3. The name-selection logic has been tweaked somewhat.  First, 932 and 942 are
   now recognized as Japanese codepages, and 1386 is recognized as a Simplified
   Chinese codepage.

   Second, a simple (and not-very-intelligent) sanity check was added to make 
   sure that a reported DBCS-encoded name string actually is in the reported
   DBCS encoding, and not in Unicode.  This is mainly a workaround for some of
   the Japanese system fonts included as part of OS/2 Warp-J (RF*.TTF), which
   inexplicably put Unicode-encoded strings under the Shift-JIS encoding flag.

4. As of version 1.31, the FdQueryFullFaces API has been implemented.  This
   enables use of the GpiQueryFullFontNames function with TrueType fonts.

5. Various bugfixes and other tweaks have been made.


PART IV - FUTURE PROPOSALS 

1. In accordance with the goal of providing better control over how fonts are
   assigned the UNICODE glyphlist, some more INI file settings might be
   considered.

   Use_Unicode_Encoding (modified behaviour) - INT
     2:  Always use UNICODE for Unicode fonts.  This is the current behaviour 
         when Use_Unicode_Encoding==TRUE
     1:  Always use UNICODE, unless TRANSLATE_UNI_SJIS, TRANSLATE_UNI_BIG5, 
         TRANSLATE_UNI_GB2312, or TRANSLATE_UNI_WANSUNG is indicated (in which
         case, use the corresponding DBCS glyphlist).  This is basically the
         current behaviour when Use_Unicode_Encoding==FALSE (as per value 0) 
         but without the AT_LEAST_DBCS_GLYPHS condition.
     0:  Only use Unicode if the font contains at least AT_LEAST_DBCS_GLYPHS
         glyphs, and the font is not TRANSLATE_UNI_xxx (as per value 1).  This 
         is the current behaviour when Use_Unicode_Encoding==FALSE.
    Recommended default: 2
    Some day it may also be desirable to add another value (e.g. 3) which causes
    FreeType/2 to actually generate a UNICODE glyphlist from a non-Unicode cmap;
    essentially converting a non-Unicode font into a Unicode one via simulation.
    But this is not a short-term objective.

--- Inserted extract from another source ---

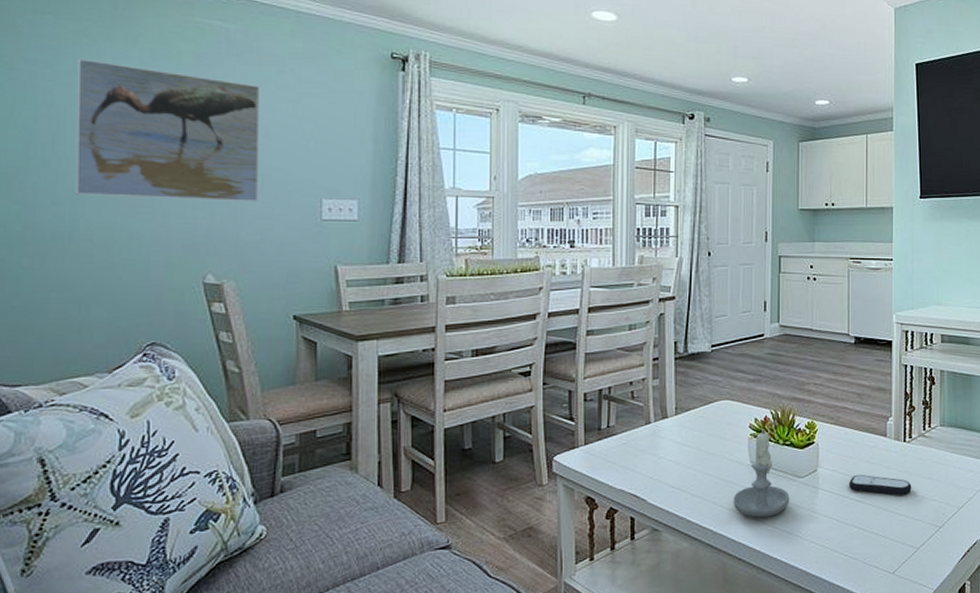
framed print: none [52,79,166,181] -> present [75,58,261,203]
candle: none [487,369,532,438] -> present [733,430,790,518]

    <font filename> - DWORD
    Allow flags to be set for specific fonts.  At present, one flag should be
    supported: cause UNICODE to be always used for this specific font, 
    regardless of the current setting of Use_Unicode_Encoding.
    (In practise, it would only be meaningful if Use_Unicode_Encoding < 2.)
    Recommended default: none

2. The name-lookup logic could still be refined in some ways.  

   Other languages besides Chinese/Japanese/Korean or English could possibly 
   be accepted.

3. Allow use of the 'PostScript' name of the font as a last-ditch fallback for
   both the family and face names.  Obviously this is not ideal, as it would
   cause all variations (bold, italic, etc.) to appear as entirely separate
   fonts to the operating system.  But as fall-back logic it may be acceptable,
   although it should be subjected to as much testing and feedback as possible.
   (This feature is under consideration mainly to cope with these Japanese fonts
   from Epson:
   http://www.i-love-epson.co.jp/download2/printer/driver/win/page/ttf30.htm )
   Ideally, this should be a configurable per-font option, set via the DWORD
   INI flag described above.

4. Non-CJK fonts which are not Unicode compatible should be supported a bit more
   intelligently.  At present, they generally seem to be rejected; the proper
   behaviour should probably be to fall back to SYMBOL encoding (which basically
   maps each glyph index to a physical position in the font file and lets the 
   application worry about whether it's correct or not).

5. Other TODOs:
    - Implement UDC (User-Defined Character) support for DBCS systems.
    - Allow specific fonts to be renamed or at least aliased to work around
      name-resolution problems with particular fonts or font families.